Chad Kampbell: Typical move by GOP

President Trump’s recently proposed budget plan for 2018 is exactly what you would expect from a president trying to emulate recent conservative fiscal orthodoxy.

At its core, the budget includes a sizeable increase in defense spending at the expense of funding other executive departments and agencies. Among the 19 departments slated for elimination is the Corporation for Public Broadcasting, which receives about $440 million a year and is less than 1 percent of the annual federal budget.

Fortunately for the CPB the president and his team do not write the budget – that responsibility ultimately falls on the House of Representatives.

But the proposed cuts to CPB reflect a long-standing effort by elected Republicans to eliminate funding for public media in general.

Fiscal prudence is a good thing; however, the Corporation for Public Broadcasting is a worthwhile expenditure. The return on investment compared to what is spent is high.

In many places across the country public broadcasting represents a vital partner in the community. For residents in rural areas, the local Public Broadcasting Service or National Public Radio (NPR) station represents one of a limited number of options for broadcast news and information.

In fact, the CBP estimates there are 12 NPR stations in the United States that are the only broadcast entity available in their respective areas. These stations are among many others across the country to provide access to information about local government and current affairs where such programming may otherwise be limited.

Outside of the broadcast role, many rural public radio and TV stations have partnered with local schools to help provide educational resources and curriculum.

Employees of these stations work hand-in-hand with local school officials to offer students vital opportunities both inside and outside the classroom.

No argument in defense of the Corporation for Public Broadcasting would be complete without a section on children’s television and the crown jewel of PBS, “Sesame Street.”

At this point, the show is more or less self-funded. At its outset in 1969, the production company, then the Children’s Television Workshop, received a large grant from the federal government. This, along with other grants and donations, was the seed money to get the show off the ground.

Today the show is aired in over 150 countries and provides benefits to children worldwide in what could be considered one of America’s most well-known and beneficial exports.

In the United States, the impact of “Sesame Street” on viewers has been studied again and again. One such study conducted by the University of Kansas Center for Research on the Influences of Television on Children (CRITC) showed a significant difference in the pre-academic skills of children who viewed the show on a semi-regular basis.

In many cases, “Sesame Street” may be the only source of pre-kindergarten education that poor and rural children have access to.
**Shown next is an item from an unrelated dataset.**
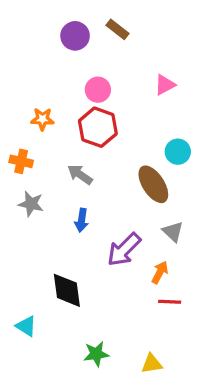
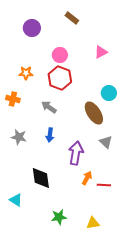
purple circle: (75, 36) -> (32, 28), moved
gray star: (31, 204) -> (19, 137), moved
purple arrow: (124, 250) -> (76, 153), turned 145
orange arrow: (160, 272) -> (87, 178), moved

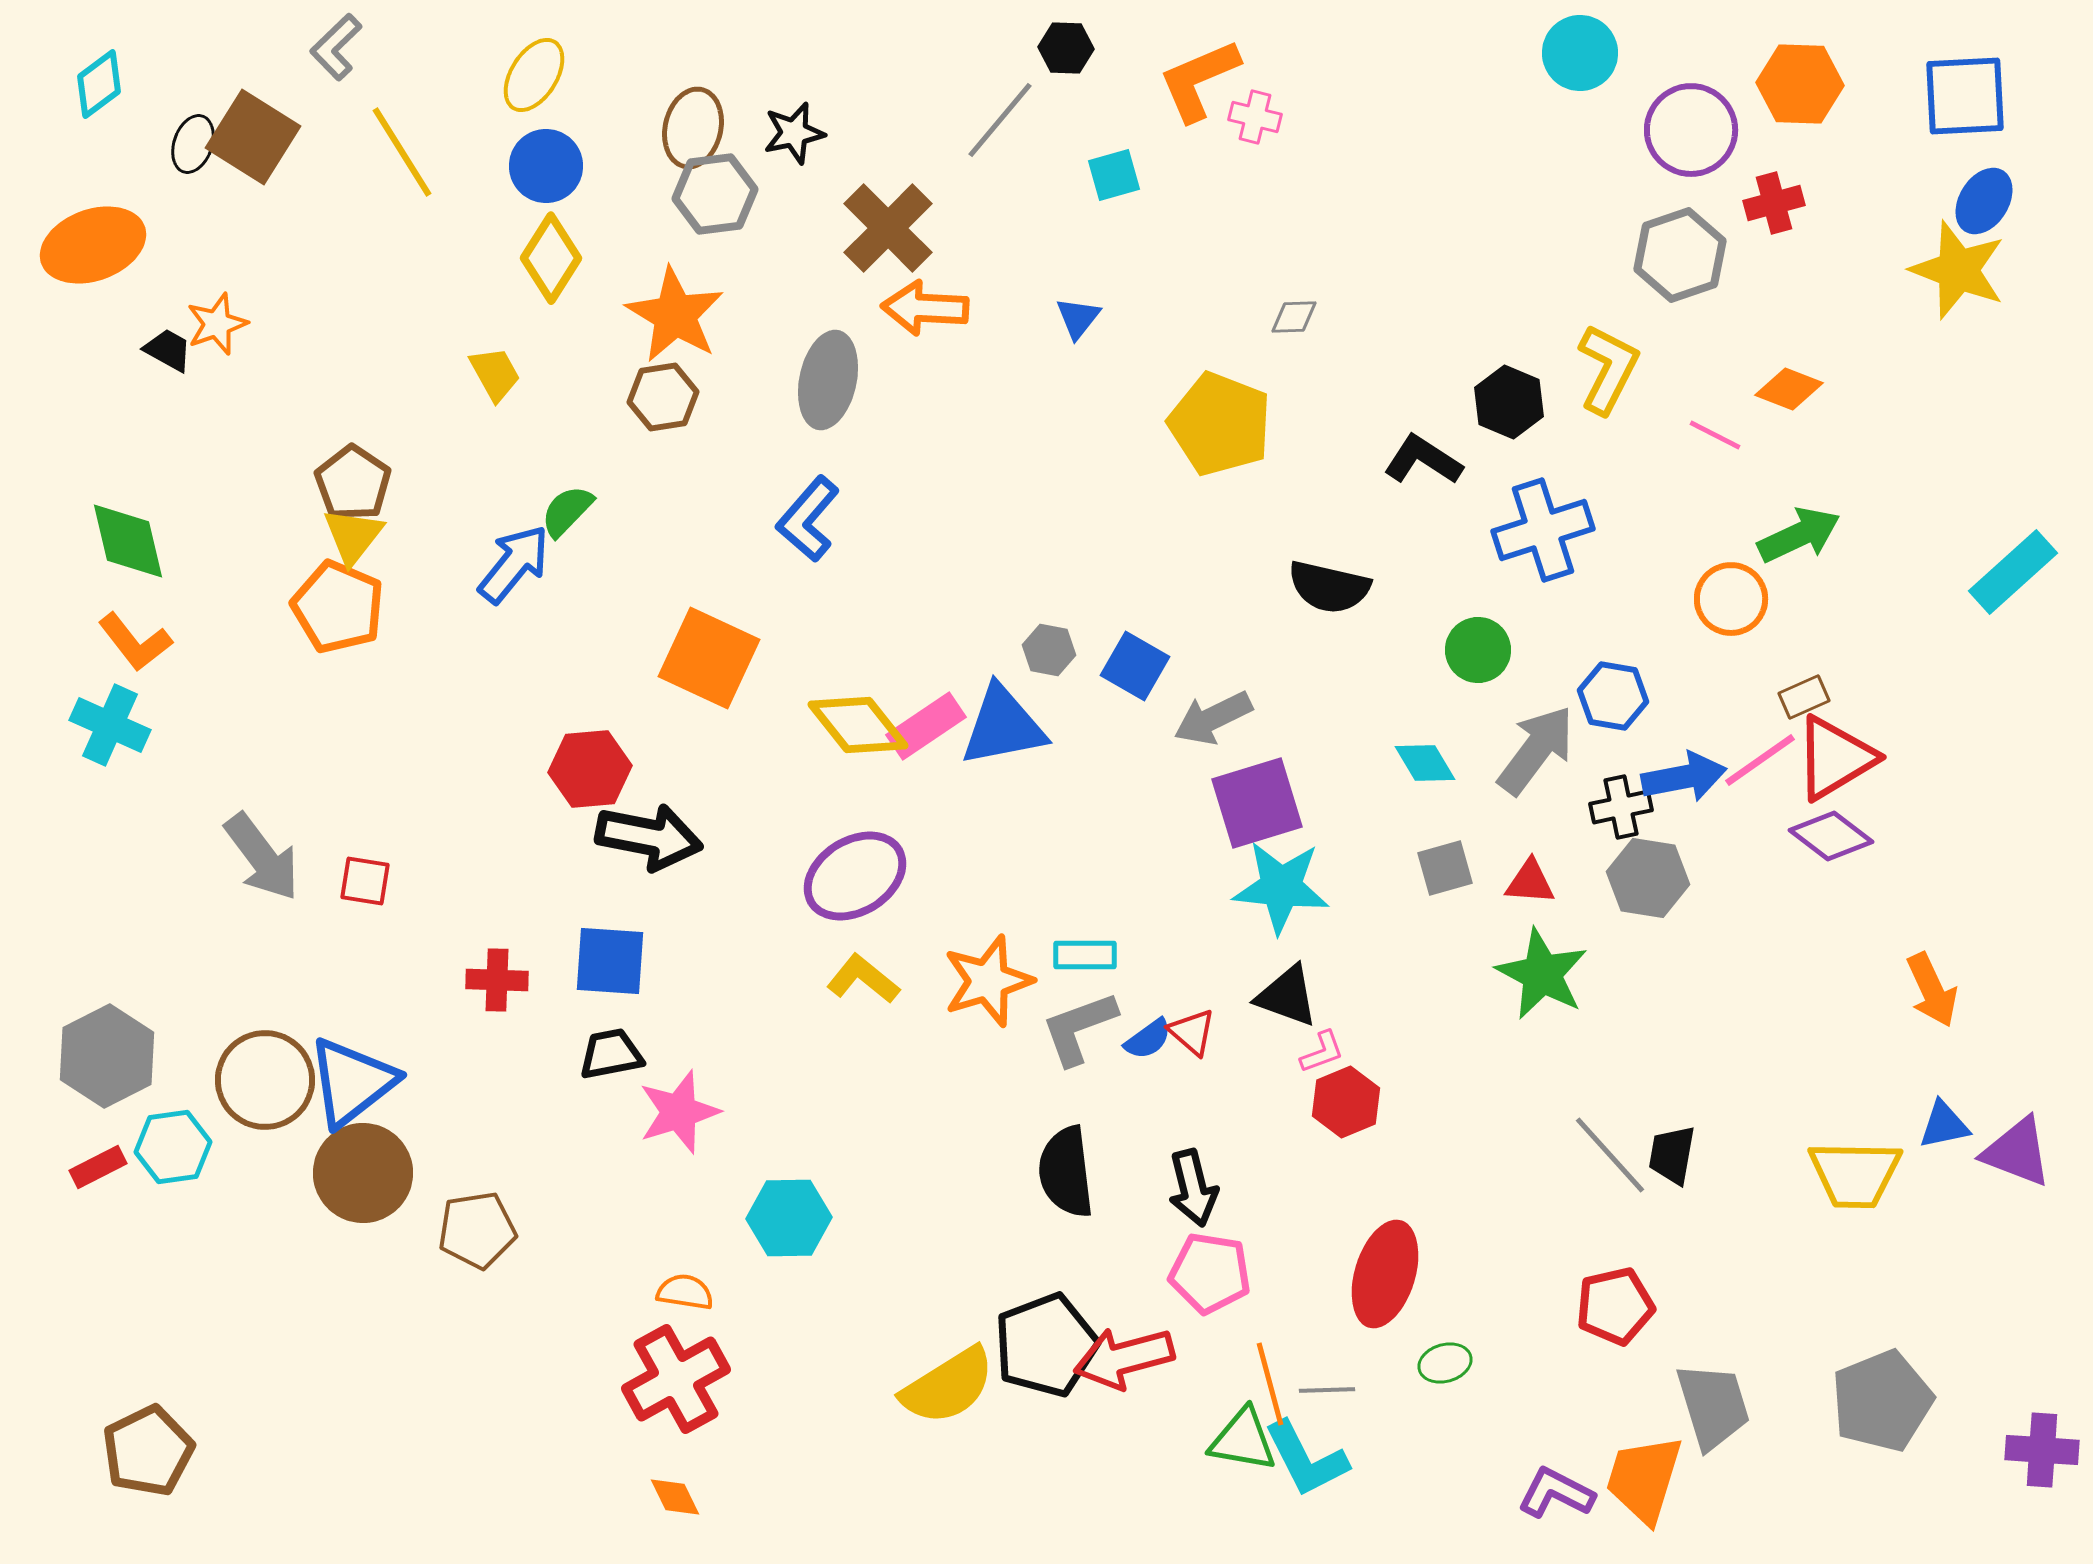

“Sesame Street” is just one shown in a slate of CPB-funded television shows for children. There are many others that provide similar benefits to younger viewers and rely on government funding. This valuable programming would not be possible without CPB.

At the end of the day if funding were cut, the CPB would survive, but the ability for public broadcasting to achieve one of its primary missions – to provide citizens with quality television and radio content who may not otherwise have access to it – would be greatly diminished and the amount of money saved would be minuscule.

Perhaps that’s why cutting PBS isn’t popular among Americans of any political persuasion. According to a bipartisan poll conducted by American Viewpoint and Hart Research Associates, 73 percent of voters oppose any cuts to PBS, and Republican voters oppose cuts 2-1.

Finally, compare the Corporation for Public Broadcasting with the Voice of America, which broadcasts U.S. news specifically for foreign audiences. Both are valuable services, and both represent a tiny fraction of federal spending, but cutting VOA funding almost never comes up for debate.

Why is it that the Corporation for Public Broadcasting is constantly under fire? Cutting funding for public media would adversely affect those who need it the most; it’s time to take it off the political chopping block for good.

Chad Kampbell is a Santa Clarita Valley resident and a member of a local Democratic club.